Reproduce the text of every entry below word for word, leaving out the pictures.
----- Material supplied -----
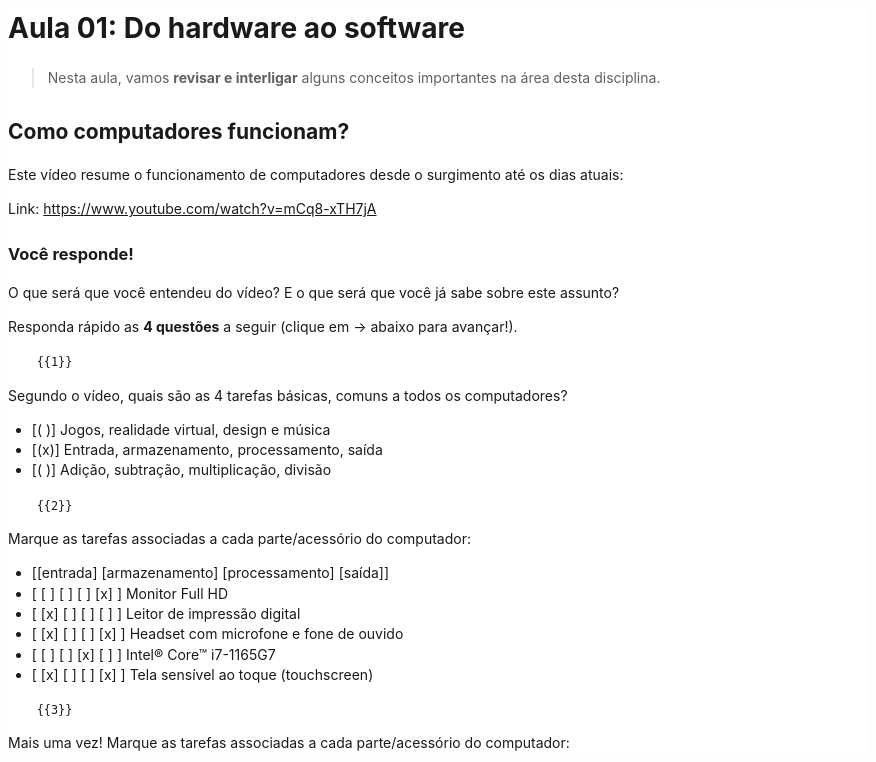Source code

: 



# Aula 01: Do hardware ao software

> Nesta aula, vamos **revisar e interligar** alguns conceitos importantes na área desta disciplina.



<iframe width="100%" height="684" frameborder="0"
  src="https://observablehq.com/embed/@andreainfufsm/hardware-software-loop?cells=chart"></iframe>

## Como computadores funcionam?

Este vídeo resume o funcionamento de computadores desde o surgimento até os dias atuais:



<iframe width="560" height="315" src="https://www.youtube.com/embed/mCq8-xTH7jA?hl=pt-br&cc_lang_pref=pt&cc_load_policy=1" title="How computers work?" frameborder="0" allow="accelerometer; autoplay; clipboard-write; encrypted-media; gyroscope; picture-in-picture; web-share" allowfullscreen></iframe>

Link: https://www.youtube.com/watch?v=mCq8-xTH7jA


### Você responde!

O que será que você entendeu do vídeo? E o que será que você já sabe sobre este assunto?

Responda rápido as **4 questões** a seguir (clique em  ->  abaixo para avançar!).

        {{1}}                            
<section>                          
Segundo o vídeo, quais são as 4 tarefas básicas, comuns a todos os computadores?

- [( )] Jogos, realidade virtual, design e música
- [(x)] Entrada, armazenamento, processamento, saída
- [( )] Adição, subtração, multiplicação, divisão

</section>


        {{2}}
<section>                            
Marque as tarefas associadas a cada parte/acessório do computador:

- [[entrada] [armazenamento] [processamento] [saída]]
- [      [ ]             [ ]             [ ]     [x]  ]  Monitor Full HD
- [      [x]             [ ]             [ ]     [ ]  ]  Leitor de impressão digital
- [      [x]             [ ]             [ ]     [x]  ]  Headset com microfone e fone de ouvido
- [      [ ]             [ ]             [x]     [ ]  ]  Intel® Core™ i7-1165G7
- [      [x]             [ ]             [ ]     [x]  ]  Tela sensível ao toque (touchscreen)
</section>


        {{3}}
<section>                            
Mais uma vez! Marque as tarefas associadas a cada parte/acessório do computador:
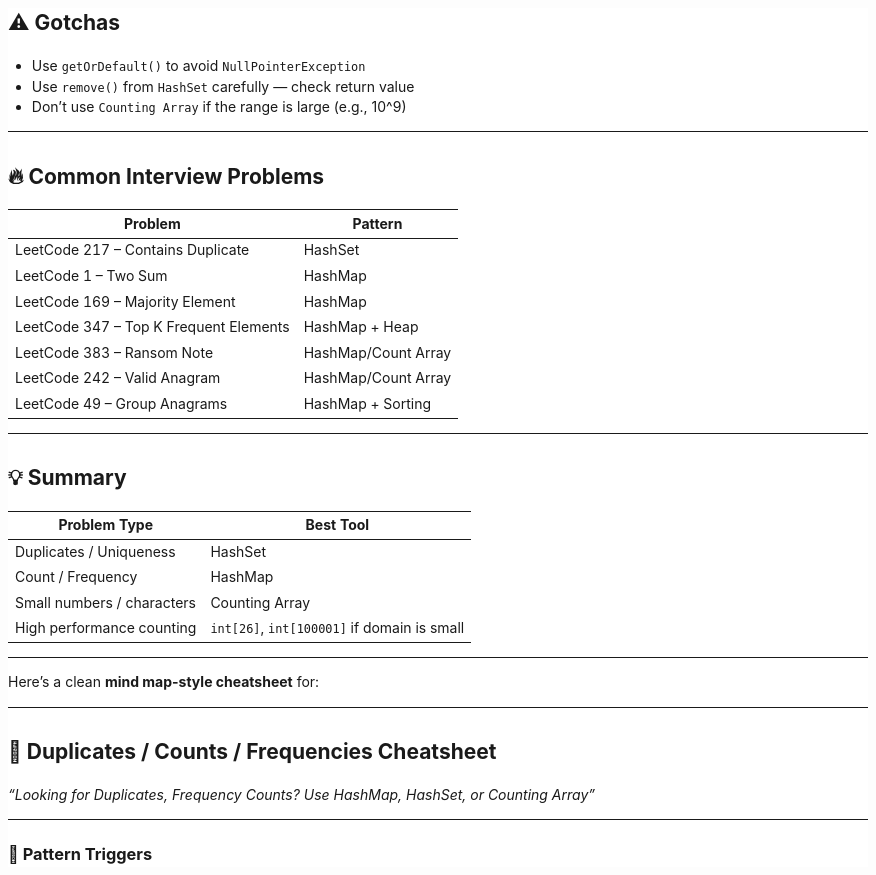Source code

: 
## ⚠️ Gotchas

* Use `getOrDefault()` to avoid `NullPointerException`
* Use `remove()` from `HashSet` carefully — check return value
* Don’t use `Counting Array` if the range is large (e.g., 10^9)

---

## 🔥 Common Interview Problems

| Problem                                | Pattern             |
| -------------------------------------- | ------------------- |
| LeetCode 217 – Contains Duplicate      | HashSet             |
| LeetCode 1 – Two Sum                   | HashMap             |
| LeetCode 169 – Majority Element        | HashMap             |
| LeetCode 347 – Top K Frequent Elements | HashMap + Heap      |
| LeetCode 383 – Ransom Note             | HashMap/Count Array |
| LeetCode 242 – Valid Anagram           | HashMap/Count Array |
| LeetCode 49 – Group Anagrams           | HashMap + Sorting   |

---

## 💡 Summary

| Problem Type               | Best Tool                                   |
| -------------------------- | ------------------------------------------- |
| Duplicates / Uniqueness    | HashSet                                     |
| Count / Frequency          | HashMap                                     |
| Small numbers / characters | Counting Array                              |
| High performance counting  | `int[26]`, `int[100001]` if domain is small |

---

Here’s a clean **mind map-style cheatsheet** for:

---

## 🧠 **Duplicates / Counts / Frequencies Cheatsheet**

*“Looking for Duplicates, Frequency Counts? Use HashMap, HashSet, or Counting Array”*

---

### 🎯 **Pattern Triggers**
-----
- _Your solution_
Source code

: 



# Aula 01: Do hardware ao software

> Nesta aula, vamos **revisar e interligar** alguns conceitos importantes na área desta disciplina.



<iframe width="100%" height="684" frameborder="0"
  src="https://observablehq.com/embed/@andreainfufsm/hardware-software-loop?cells=chart"></iframe>

## Como computadores funcionam?

Este vídeo resume o funcionamento de computadores desde o surgimento até os dias atuais:



<iframe width="560" height="315" src="https://www.youtube.com/embed/mCq8-xTH7jA?hl=pt-br&cc_lang_pref=pt&cc_load_policy=1" title="How computers work?" frameborder="0" allow="accelerometer; autoplay; clipboard-write; encrypted-media; gyroscope; picture-in-picture; web-share" allowfullscreen></iframe>

Link: https://www.youtube.com/watch?v=mCq8-xTH7jA


### Você responde!

O que será que você entendeu do vídeo? E o que será que você já sabe sobre este assunto?

Responda rápido as **4 questões** a seguir (clique em  ->  abaixo para avançar!).

        {{1}}                            
<section>                          
Segundo o vídeo, quais são as 4 tarefas básicas, comuns a todos os computadores?

- [( )] Jogos, realidade virtual, design e música
- [(x)] Entrada, armazenamento, processamento, saída
- [( )] Adição, subtração, multiplicação, divisão

</section>


        {{2}}
<section>                            
Marque as tarefas associadas a cada parte/acessório do computador:

- [[entrada] [armazenamento] [processamento] [saída]]
- [      [ ]             [ ]             [ ]     [x]  ]  Monitor Full HD
- [      [x]             [ ]             [ ]     [ ]  ]  Leitor de impressão digital
- [      [x]             [ ]             [ ]     [x]  ]  Headset com microfone e fone de ouvido
- [      [ ]             [ ]             [x]     [ ]  ]  Intel® Core™ i7-1165G7
- [      [x]             [ ]             [ ]     [x]  ]  Tela sensível ao toque (touchscreen)
</section>


        {{3}}
<section>                            
Mais uma vez! Marque as tarefas associadas a cada parte/acessório do computador:
Source code

: 
## ⚠️ Gotchas

* Use `getOrDefault()` to avoid `NullPointerException`
* Use `remove()` from `HashSet` carefully — check return value
* Don’t use `Counting Array` if the range is large (e.g., 10^9)

---

## 🔥 Common Interview Problems

| Problem                                | Pattern             |
| -------------------------------------- | ------------------- |
| LeetCode 217 – Contains Duplicate      | HashSet             |
| LeetCode 1 – Two Sum                   | HashMap             |
| LeetCode 169 – Majority Element        | HashMap             |
| LeetCode 347 – Top K Frequent Elements | HashMap + Heap      |
| LeetCode 383 – Ransom Note             | HashMap/Count Array |
| LeetCode 242 – Valid Anagram           | HashMap/Count Array |
| LeetCode 49 – Group Anagrams           | HashMap + Sorting   |

---

## 💡 Summary

| Problem Type               | Best Tool                                   |
| -------------------------- | ------------------------------------------- |
| Duplicates / Uniqueness    | HashSet                                     |
| Count / Frequency          | HashMap                                     |
| Small numbers / characters | Counting Array                              |
| High performance counting  | `int[26]`, `int[100001]` if domain is small |

---

Here’s a clean **mind map-style cheatsheet** for:

---

## 🧠 **Duplicates / Counts / Frequencies Cheatsheet**

*“Looking for Duplicates, Frequency Counts? Use HashMap, HashSet, or Counting Array”*

---

### 🎯 **Pattern Triggers**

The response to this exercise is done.